In my Little Cloud Blog I wrote of scurrying around on Ljusterö in the summer pulling plugs out of the wall when the heavens opened. And I went on to compare and contrast a Rye Storm that ‘comes wrapped in a howling gale’ with a Baltic Storm that ‘refuses to budge for an hour while discharging itself at any earthly target that takes its fancy’. ‘How sweet,’ I remarked, ‘to be a cloud…from which a gold string is dangling…floating in the blue.’ Wrong!
On Saturday night a thunder storm sat over Rye Citadel from five in the evening when we started rehearsing in St Mary’s Church and refused to budge until we had finished our concert four and a half hours later. Our final item…You’ll Never Walk Alone from Carousel…had full Sound and Light accompaniment. As we walked through the storm with our heads held high the thunder echoed down the aisle and the lightning shot across the stained glass window at the end of the nave. Our dreams were tossed and blown but we walked on…with hope in our hearts.

In the morning I had been out image gathering with my camera. Here is one from the poop deck at high tide. That is Bloggsie’s former boat Akela in the foreground….nowadays one of Ricky Goodsell’s three-boat fishing fleet.

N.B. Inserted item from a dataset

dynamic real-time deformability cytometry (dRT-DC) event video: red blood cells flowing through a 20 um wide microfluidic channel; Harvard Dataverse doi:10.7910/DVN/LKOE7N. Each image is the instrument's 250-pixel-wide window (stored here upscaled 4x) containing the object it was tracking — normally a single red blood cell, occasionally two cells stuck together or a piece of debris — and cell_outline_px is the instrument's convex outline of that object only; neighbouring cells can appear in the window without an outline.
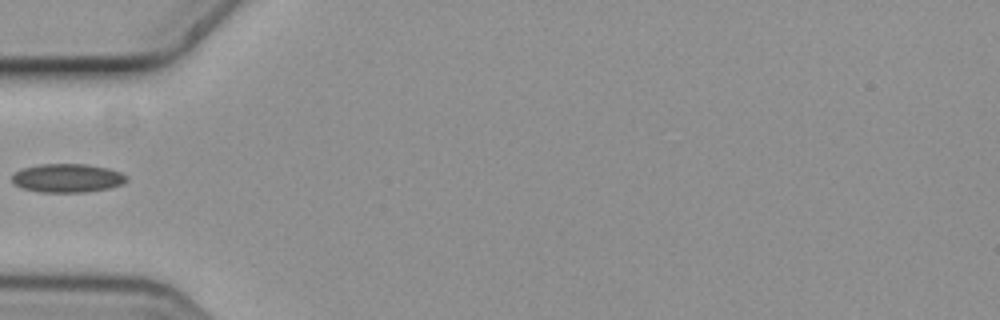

Every summer Connie was drafted in as crew for three days…and loved it…even though it took her three weeks to cough up the paint fumes she inhaled going with paint pot and brush into those parts of the vessel nobody else would reach. For her trouble she got fresh fish twice a week and the money to keep Vemara shipshape for another year.
Mozart formed the first part of the Simply Opera programme…The Magic Flute, Cosi Fan Tutte and The Marriage of Figaro with songs from West Side Story, The Sound of Music, Showboat and Carousal after the interval.

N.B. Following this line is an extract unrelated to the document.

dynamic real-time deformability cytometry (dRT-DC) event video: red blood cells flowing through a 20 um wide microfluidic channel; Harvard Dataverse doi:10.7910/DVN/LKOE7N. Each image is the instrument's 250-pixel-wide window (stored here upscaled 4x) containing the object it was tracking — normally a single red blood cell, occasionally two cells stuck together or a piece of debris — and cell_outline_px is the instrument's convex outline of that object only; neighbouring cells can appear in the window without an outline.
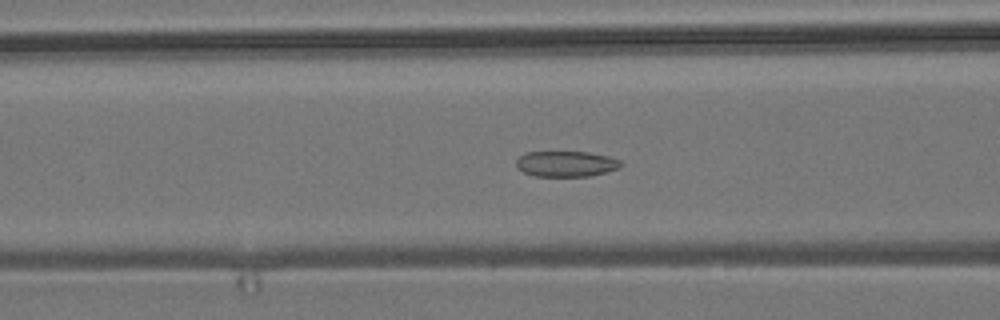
{"species": "common noctule bat (a hibernating species)", "species_latin": "Nyctalus noctula", "temperature_condition": "room temperature", "stored_images_in_passage": 38, "camera_frame_rate_fps": 3000, "um_per_image_px": 0.085, "animal": {"sex": "male", "body_mass_g": 19.2, "forearm_length_mm": 51.8}, "frame": {"image": 1, "passage_image": 5, "time_ms": 1.333, "image_size_px": [1000, 320], "cell_outline_px": [[624, 164], [616, 168], [604, 172], [588, 176], [532, 176], [524, 172], [516, 164], [516, 160], [520, 156], [528, 152], [588, 152], [608, 156], [620, 160]], "centroid_in_image_um": [48.11, 13.92], "position_along_channel_um": 118.5, "area_um2": 15.43}}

Simply Opera is unusual as it is made up of a dozen or so soloists who provide backing for each other and occasionally get together as a four-part choral ensemble. The effect is quite stunning. On three separate occasions today I was stopped on the High Street and told of hearing how wonderful the concert had been. My solo piece was in Gee Office Krupke.
Yesterday when I woke up with the light at a little after seven I found the deck was sparkling clean after the storm and by 0730 the sun was coming up into a lovely clear blue sky. So I took myself off to Rye Sports Centre for a Swim ‘n Shower and then took the quarter to nine train to Hastings.

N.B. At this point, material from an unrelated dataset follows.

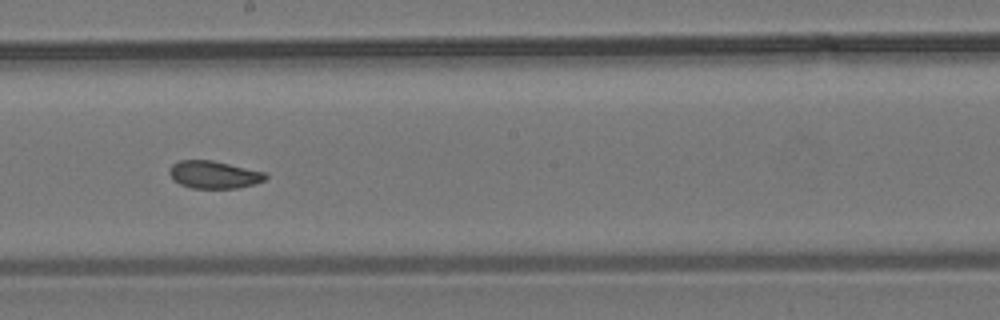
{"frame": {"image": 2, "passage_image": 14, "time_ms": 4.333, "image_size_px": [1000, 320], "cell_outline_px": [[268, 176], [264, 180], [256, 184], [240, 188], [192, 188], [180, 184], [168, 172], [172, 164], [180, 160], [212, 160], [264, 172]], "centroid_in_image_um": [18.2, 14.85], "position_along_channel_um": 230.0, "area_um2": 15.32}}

I enjoy trips to town. The centre and seafront of Hastings have been improving ever since I arrived in Rye in 1990 and the town now compares favourably with any town on the South Coast. I spent the morning at Mahavi’s catching up on e-mails and popped out once to buy a Radio Cassette Player from Woolworths for £9.99. This is an essential tool for the Journeyman Tenor. Elspeth records my part onto tape, complete with accompaniment and tricky intros, so I can rehearse in the comfort of my own cabin…particularly well suited to The Pirates of Penzance.
It had been a good week so I was ready to treat myself to a movie. Of those on offer at the Odeon the one that appealed was Meryl Streep in The Devil Wears Prada. The plot was the classic Hollywood Cinderella one but the acting was superb, the script and direction excellent and the insights into the Fashion Business interesting although the drugs side of the game was air-brushed out. So I enjoyed myself…which was the point of it all.
Afterwards I bumped into Malcolm at the Costa Coffee Shop in Waterman’s. He and Claire were just back from organising a gruelling three-day Accountants’ Conference in Washington DC and Dynamic Events goes from strength to strength.
It is fun remembering that we first met up as Live-Aboards moored alongside on River Brede Moorings. Connie was there because she loved living on a boat and I was there because I loved Connie. But Malcolm and Claire were there because they were down on their uppers.
Claire got caught by the house price bust in the early nineties and came south with her tail between her legs after handing back her keys…and her Negative Equity to her Manchester Apartment…to the Building Society. Malcolm was blown out of the water when the economy took a nose-dive and left him in a similar situation with regard to his insurance business. They have a humility…and a real genuine niceness about themselves and their success that only a ride on Life’s Wheel of Fortune seems able to impart.